Actualités et conseils Comment gérer une maison en construction en plein divorce ?

Une exonération de la taxe sur la plus-value immobilière, sous certaines conditions

Le divorce pendant la construction d’une maison entraîne le partage des biens communs entre les époux. Que la maison soit en construction ou déjà finie n’y change rien. S’ils choisissent de la vendre, les futurs ex-époux doivent effectuer les formalités inhérentes à sa vente chez un notaire. Mais vont-ils bénéficier de l’exonération de l’impôt sur la plus-value immobilière prévue pour les résidences principales ? « Oui, s’ils respectent trois conditions : avoir été mariés lors de l’achat du terrain, apporter la preuve que cette maison était destinée à leur résidence principale et ne pas être déjà propriétaire de leur résidence principale », résume Aurélie Bouvier, notaire. Une troisième condition restrictive lors d’un divorce avec une maison en construction !

Peut-on garder l’usage du bien ?

L’un des deux époux peut aussi choisir de garder la maison pour y résider. Il doit alors racheter la part de l’autre conjoint (en prenant en compte les sommes empruntées majorées de la plus-value immobilière) ou, et c’est très rare, signer avec son futur ex-conjoint une convention d’indivision leur permettant de partager le bien après le divorce. L’acte rédigé par un notaire doit prévoir la gestion du bien entre les futurs ex-conjoints, par exemple son utilisation par l’un des deux moyennant le versement d’une indemnité d’occupation à l’autre.

Peut-on lancer une construction avant le jugement de divorce ?

Les procédures de divorce étant souvent longues, certains conjoints séparés décident de construire une maison avant le divorce. L’opération est simple s’ils sont mariés sous le régime de la séparation des biens. Chacun reste libre de réaliser des opérations sans nécessiter l’accord de l’autre, même pendant la procédure de séparation.

Et si l’on est marié sous le régime de la communauté de biens ?

Construire une maison avant que le divorce ne soit prononcé devient plus délicat si les futurs ex-conjoints sont mariés sous le régime de la communauté des biens.

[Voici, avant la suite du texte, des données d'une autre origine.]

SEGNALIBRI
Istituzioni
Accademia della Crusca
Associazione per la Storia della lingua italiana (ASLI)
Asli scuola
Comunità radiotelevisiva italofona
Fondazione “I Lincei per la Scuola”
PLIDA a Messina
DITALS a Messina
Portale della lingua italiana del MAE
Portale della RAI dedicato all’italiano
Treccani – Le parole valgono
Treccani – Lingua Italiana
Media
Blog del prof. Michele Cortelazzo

Ce qui sera construit avant que le jugement ne soit rendu entre en effet dans le pot commun. Sauf si l’acquisition se fait avec des fonds propres venant de la famille de l’un ou l’autre des futurs ex-époux (don, legs) ou d’avant son mariage. Il est alors important de réaliser chez son notaire une déclaration d’emploi ou de remploi pour qu’il n’y ait pas, lors du jugement, de contestation de l’argent employé. Une déclaration d’emploi indique que des fonds propres ont été utilisés pour acquérir le bien en totalité ou en partie, tandis qu’une déclaration de remploi signifie que l’un des époux a utilisé les fonds provenant de la vente de l’un de ses biens propres pour réaliser l’opération.

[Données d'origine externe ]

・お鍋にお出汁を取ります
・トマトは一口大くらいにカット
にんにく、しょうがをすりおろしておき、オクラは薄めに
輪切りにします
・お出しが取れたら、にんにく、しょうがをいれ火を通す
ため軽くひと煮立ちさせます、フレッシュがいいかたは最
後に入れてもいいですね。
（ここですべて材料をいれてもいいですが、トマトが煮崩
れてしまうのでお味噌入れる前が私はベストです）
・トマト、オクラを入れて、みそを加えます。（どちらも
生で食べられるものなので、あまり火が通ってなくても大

Autre solution : que son futur ex-conjoint s’engage, une fois la procédure de divorce entamée, à ce que les effets du divorce rétroagissent à la date du dépôt de la procédure de divorce. « Mais cela comporte des risques, notamment en cas de décès de l’époux demandeur », glisse Aurélie Bouvier, notaire. Mieux vaut consulter son notaire avant toute décision.